Victor, 28, que prefere não ter o nome completo revelado, depende das entregas por bicicleta em Vitória (ES) e aderiu ao movimento. Com a pandemia, conta ele, apesar de os pedidos terem aumentado, o número de entregadores também cresceu. Só o Rappi registrou crescimento de 111% nos cadastros.

Semana passada, em três dias seguidos na rua, não conseguiu entregas. “Dizem que você é empreendedor mas, dependendo da situação, se você rejeita um pedido, toma bloqueio. Se atrasar 30 segundos do tempo definido pelo GPS, bloqueio”, afirma ele, que trabalha para formar um núcleo dos antifascistas no Espírito Santo.

Eduarda Alberto, 24, que virou entregadora durante a pandemia, também aderiu ao movimento. Trabalhando no Rio de Janeiro, ela conta que contatou diretamente microempreendedores que se tornaram seus clientes, para desviar das dificuldades vistas nos aplicativos, que conhecia pelo companheiro e amigos.

“Acabou que, na pandemia, só vi isso como alternativa. Fiz da minha motinho meu instrumento de trabalho, que foi o que sobrou na quarentena”, conta ela, que trabalhava como bartender.

Outro grupo, separado dos antifascistas, organiza uma paralisação de entregadores para esta quarta-feira (1º), em 19 estados. Pelo levantamento nos grupos de mensagens, esperam adesão expressiva, maior que mobilizações organizadas no ano passado. O movimento encabeçado por Galo os apoia.

Entre as reivindicações está pagamento de taxa mínima de R$ 2 por quilômetro rodado (hoje é em torno de R$ 1), auxílio para alimentação e mecânico (convênios que aplicativos dizem ter nem sempre funcionam) e fim dos bloqueios, sobre os quais alegam não ter espaço para contestar.

Motoboy com baú de entregas da Loggi; empresa não confirma relação entre protestos e bloqueio
Motoboy com baú de entregas da Loggi; trabalhadores da empresa reclamam de bloqueios após protesto - Divulgação

“Conseguiram mais motoca para trabalhar na rua e baixaram as taxas de todos os motoboys. Tem complementador de salário e tem motoboy que necessita desse trabalho”, diz Mineiro, 30, um dos organizadores.

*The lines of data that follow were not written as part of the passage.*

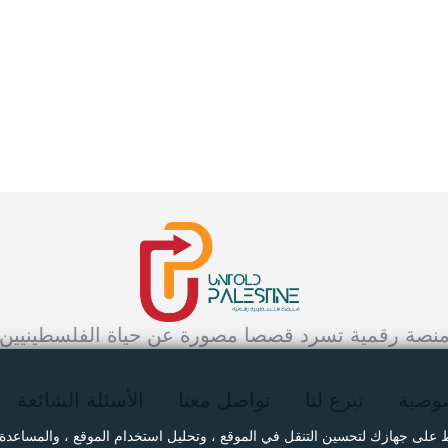
نصة رقمية تسرد قصصا مصورة عن حياة الفلسطينيين
وصية
تبرع لنا
تواصل معنا
الأسئلة الشائعة
ط على جهازك لتحسين التنقل في الموقع ، وتحليل استخدام الموقع ، والمساعدة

Em resposta à Folha, três das maiores plataformas de entrega em operação no país —Rappi, iFood e Uber— dizem que bloqueios ocorrem por violações aos termos de uso e que têm adotado medidas para apoiar profissionais durante a pandemia, como pagamento de auxílio para quem se afasta com sintomas ou infecção pelo novo coronavírus.

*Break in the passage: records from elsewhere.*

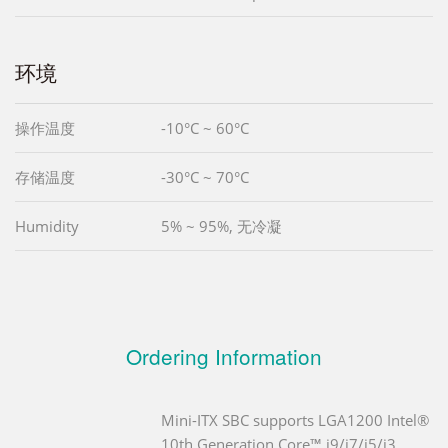
环境
操作温度
-10°C ~ 60°C
存储温度
-30°C ~ 70°C
Humidity
5% ~ 95%, 无冷凝
Ordering Information
Mini-ITX SBC supports LGA1200 Intel®
10th Generation Core™ i9/i7/i5/i3,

O iFood diz que entregadores receberam, em média, R$ 21,80 por hora trabalhada em maio, enquanto Rappi afirma que 75% dos entregadores ganha R$ 18 por hora —gorjetas no aplicativo tiveram 238% de aumento na quarentena. Uber não divulgou valores.

A Rappi afirma ainda que reconhece direito à livre manifestação pacífica e que busca diálogo com os trabalhadores. Já a Uber ressalta que seus parceiros apontam a flexibilidade como benefício.

Com uma decisão da 37ª Vara do Trabalho em São Paulo favorável aos argumentos da empresa, de que as relações da plataforma com entregadores não se encaixam na CLT, o iFood diz que é a favor de uma nova regulação que beneficie todas as partes. O aplicativo tem 170 mil entregadores cadastrados no Brasil.